Approximately 90% of biopsies performed on thyroid nodules have benign findings. Deep learning may help many of these patients avoid unnecessary procedures, according to a research team from the Mayo Clinic in Rochester, MN, and Arizona State University (ASU) in Tempe, AZ.
After training a deep-learning algorithm to differentiate thyroid nodules using texture measurements on B-mode ultrasound images, the researchers found that it could obviate the need for nearly half of these biopsies -- without sacrificing sensitivity.
"This preliminary study demonstrated that the number of [fine-needle aspiration] biopsies may be reduced by 45% without missing any patients with malignant thyroid nodules," said Zeynettin Akkus, PhD, from the Mayo Clinic. He presented the findings on behalf of co-author Zongwei Zhou of ASU at the recent Society for Imaging Informatics in Medicine's Conference on Machine Intelligence in Medical Imaging (C-MIMI 2017) in Baltimore.
Low malignancy rate
Thyroid nodules are one of the most common nodular lesions and are present in about half of the adult population. The vast majority of these are benign, however. Ultrasound is an important diagnostic tool for assessing thyroid nodules, and sonographic features may be used to determine the need for fine-needle aspiration (FNA) biopsy, Akkus said. Studies have shown, though, that the overall incidence of cancer in patients with thyroid nodules selected for FNA is approximately 10%.
"Therefore, there is a clinical need for a dramatic reduction of these fine-needle aspiration biopsies," Akkus said.
The Mayo Clinic and ASU research team performed a feasibility study to explore whether a deep-learning network based on ultrasound image features could differentiate benign from malignant nodules and reduce the number of FNA biopsies.

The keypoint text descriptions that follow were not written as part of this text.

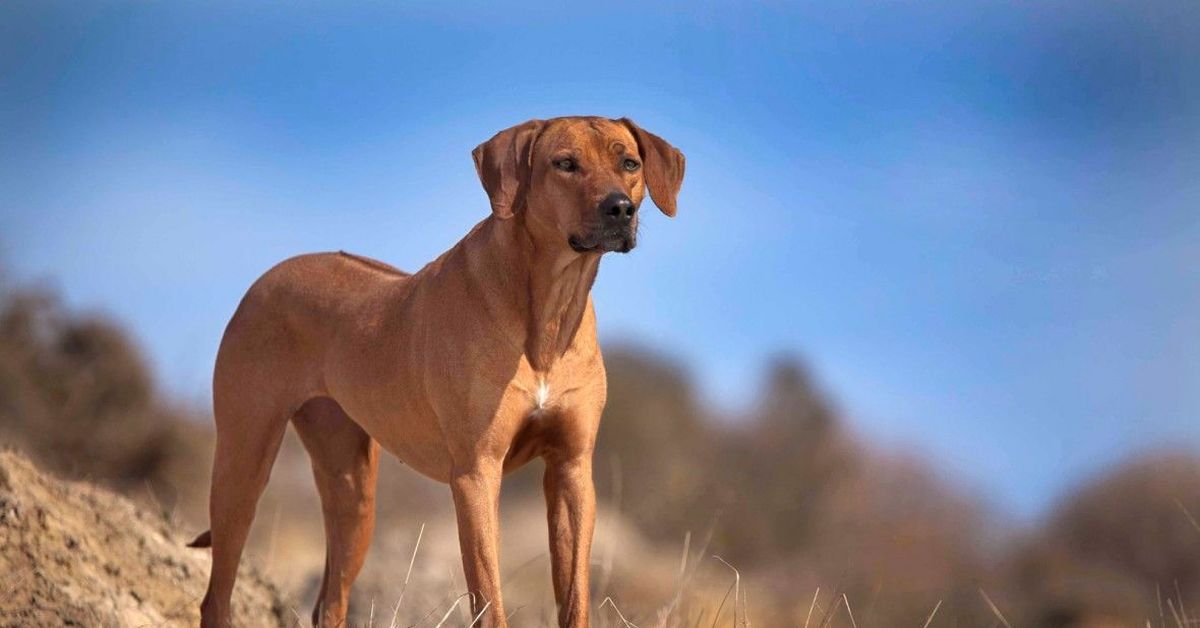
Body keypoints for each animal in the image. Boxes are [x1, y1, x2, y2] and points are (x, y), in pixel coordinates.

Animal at [192, 115, 691, 624]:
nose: (620, 208)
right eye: (565, 164)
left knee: (330, 600)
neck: (550, 310)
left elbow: (574, 597)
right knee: (217, 593)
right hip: (243, 463)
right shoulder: (476, 473)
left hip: (353, 493)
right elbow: (488, 597)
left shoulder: (571, 469)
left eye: (629, 163)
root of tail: (266, 279)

"There are some suspicious features on ultrasound that can kind of help [clinicians decide] to send a patient for a biopsy," he said. "And we are trying to predict this from the ultrasound images using deep learning."
Training the algorithm
The research team gathered 174 thyroid nodules that had exact matches between the ultrasound images and FNA biopsies. Of these 174 thyroid nodules, 119 were benign and 55 were malignant.
The dataset used to train the deep-learning algorithms consisted of 100 benign cases and 50 malignant cases; the remaining 19 benign and five malignant cases were set aside to serve as the testing dataset. Given the limited size of the training dataset, the researchers used data augmentation to artificially increase the number of cases available for training the algorithms. These augmentation methods -- including rotation, horizontal and vertical shifts, zooming, and vertical and horizontal flipping of the images -- expanded the size of the training dataset to 1,500 benign cases and 1,500 malignant cases, Akkus said.
For this project, the researchers used a deep-learning architecture based on residual networks (ResNets) that were adapted to meet their classification needs, he said. Fivefold cross-validation was used during the training stage for the networks.
Texture analysis
After trying a number of approaches, the team found that the best-performing algorithm was a ResNet that utilized a "random-forest" classifier trained using nodule texture analysis data called Law's texture energy measurements. These measurements can be computed from 2D ultrasound images to help determine the malignancy of a thyroid nodule, Akkus said.
Operating at a 100% sensitivity rate for malignant nodules, the ResNet with the trained random-forest classifier could decrease the number of FNA biopsies performed on indeterminate thyroid nodules by 45%, according to the researchers. The receiver operating characteristic (ROC) analysis also found that the ResNet's optimal operating point would yield 82.3% sensitivity, 76.2% specificity, and an area under the curve of 0.72362.
Akkus said he anticipates that this performance could be improved further with the inclusion of more training data.
"So we are getting more data and hopefully we can increase the [size of the] dataset to thousands of images, and hopefully we are going to have better prediction power," he said. "In future work, we also expect to include Doppler images and possibly shear-wave elastography images. Then we will have multimodality information that could improve the prediction power of this classification."